While any one of these data points may be forgivable in isolation, together they paint a less rosy view of the national economy. This has helped to temper some of the optimism over the area, and push Chinese stocks to lower levels.

In these circumstances, ETFs tracking the region are unsurprisingly on a downward trajectory. The FTSE China 25 Index Fund (FXI - Free Report) , the most popular fund in the family of ETFs providing exposure to the Chinese equity market, has lost 7.44% in the year-to-date period indicating the weakness in the economy since the start of the year (The Right and Wrong Ways to Invest in China ETFs).

In fact, FXI turned out to be a major disappointed last week as the ETF registered a fall of a massive 4.91% in the last week's trading session on weak economic data.
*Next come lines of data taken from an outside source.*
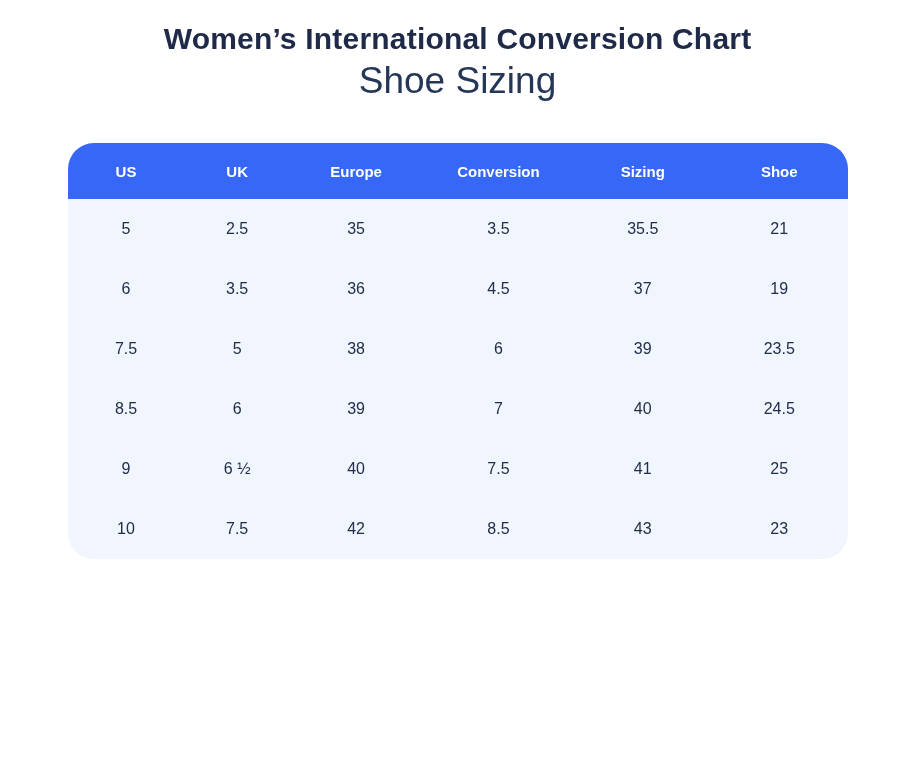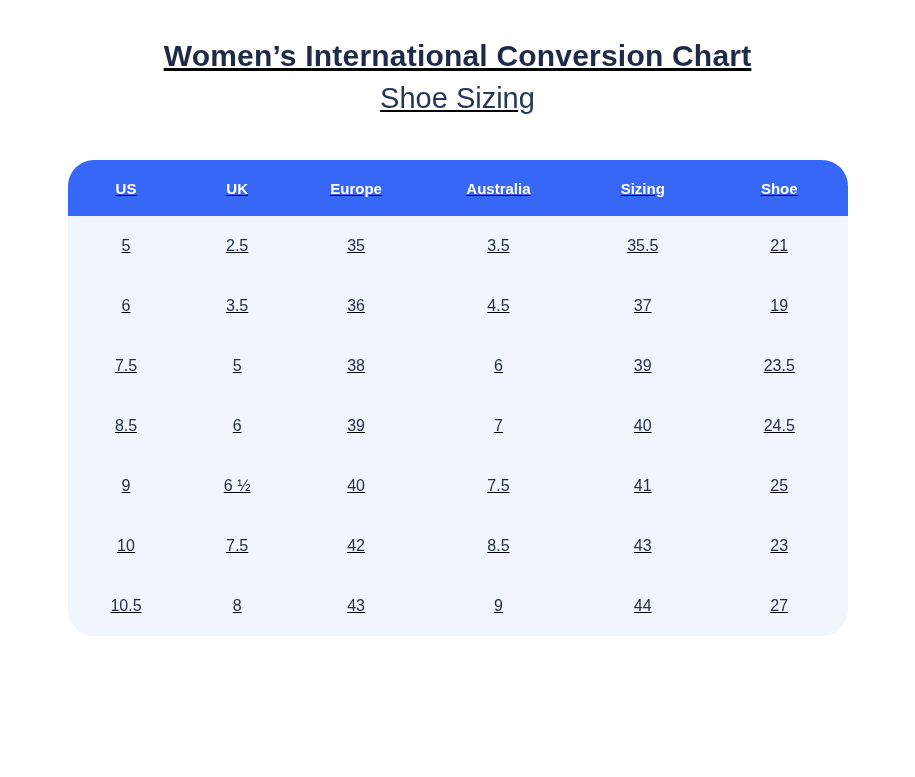--- a/index.html
+++ b/index.html
@@ -9,30 +9,30 @@
     --cell-text:#222D49;
     --title-text:#1E2A47;
   }
   *{margin:0;padding:0;box-sizing:border-box;}
   html,body{background:#ffffff;}
   body{
     width:915px;height:777px;
     font-family:"Liberation Sans","DejaVu Sans",sans-serif;
     overflow:hidden;
   }
-  .page{width:915px;height:777px;padding-top:38px;text-decoration:underline;}
+  .page{width:915px;height:777px;padding-top:21px;}
   h1.title{
     text-align:center;
     font-size:30px;line-height:36px;font-weight:700;
     color:var(--title-text);
     letter-spacing:.2px;
   }
   h2.subtitle{
     text-align:center;
-    font-size:29px;line-height:36px;font-weight:400;
+    font-size:37px;line-height:36px;font-weight:400;
     color:#243757;
     margin-top:6px;
   }
   .conv-table{
     width:780px;margin:44px auto 0 auto;
     border-collapse:separate;border-spacing:0;
     table-layout:fixed;
     border-radius:27px;
   }
   .conv-table thead th{
@@ -68,21 +68,21 @@
         <col class="c3">
       <col class="c4">
         <col class="c5">
         <col class="c6">
     </colgroup>
     <thead>
       <tr>
           <th>US</th>
           <th>UK</th>
           <th>Europe</th>
-          <th>Australia</th>
+          <th>Conversion</th>
           <th>Sizing</th>
           <th>Shoe</th>
         </tr>
     </thead>
     <tbody>
         <tr>
           <td>5</td>
           <td>2.5</td>
           <td>35</td>
           <td>3.5</td>
@@ -122,23 +122,15 @@
           <td>25</td>
         </tr>
         <tr>
           <td>10</td>
           <td>7.5</td>
           <td>42</td>
           <td>8.5</td>
           <td>43</td>
           <td>23</td>
         </tr>
-        <tr>
-          <td>10.5</td>
-          <td>8</td>
-          <td>43</td>
-          <td>9</td>
-          <td>44</td>
-          <td>27</td>
-        </tr>
       </tbody>
   </table>
 </div>
 
 </body></html>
FXI otherwise appears to be one of the most well accepted choices in the family of emerging market ETFs as indicated by its trading volume of more than 17 million shares a day. The fund, which has a large cap tilt, manages an asset base of $7 billion.

Although the fund is one of the most popular choices to tap the Chinese economy the scope of investment is limited to just 26 stocks. Also, the fund is biased towards the top ten holdings, as more than 60% of the asset base goes towards them.

Among individual holdings, China Mobile, China Construction Bank and Industrial and Commercial Bank of China take the top three positions. For investment in the fund, FXI charges a fee of 72 basis points from investors.

For sector holdings, the fund relies too much on the financial sector of the economy (Three Financial ETFs That Avoid Big Bank Stocks). The fund assigns 58.46% to the financial sector with double-digit allocation also made to the telecommunication and oil & gas sectors.

Bottom Line

This is a very important time for China, and for Chinese ETFs. The economy is potentially facing a turning point and some strong data will be need to pull the country out of its current malaise and reaffirm the nation as one of the world’s best growth stories.

Strength in the developed world will certainly be necessary for this, so investors should look to Europe and America for clues. Beyond that, China will definitely need to rebalance its economy further, so a focus on the Chinese consumer could also be key for this nation’s ETFs in 2013.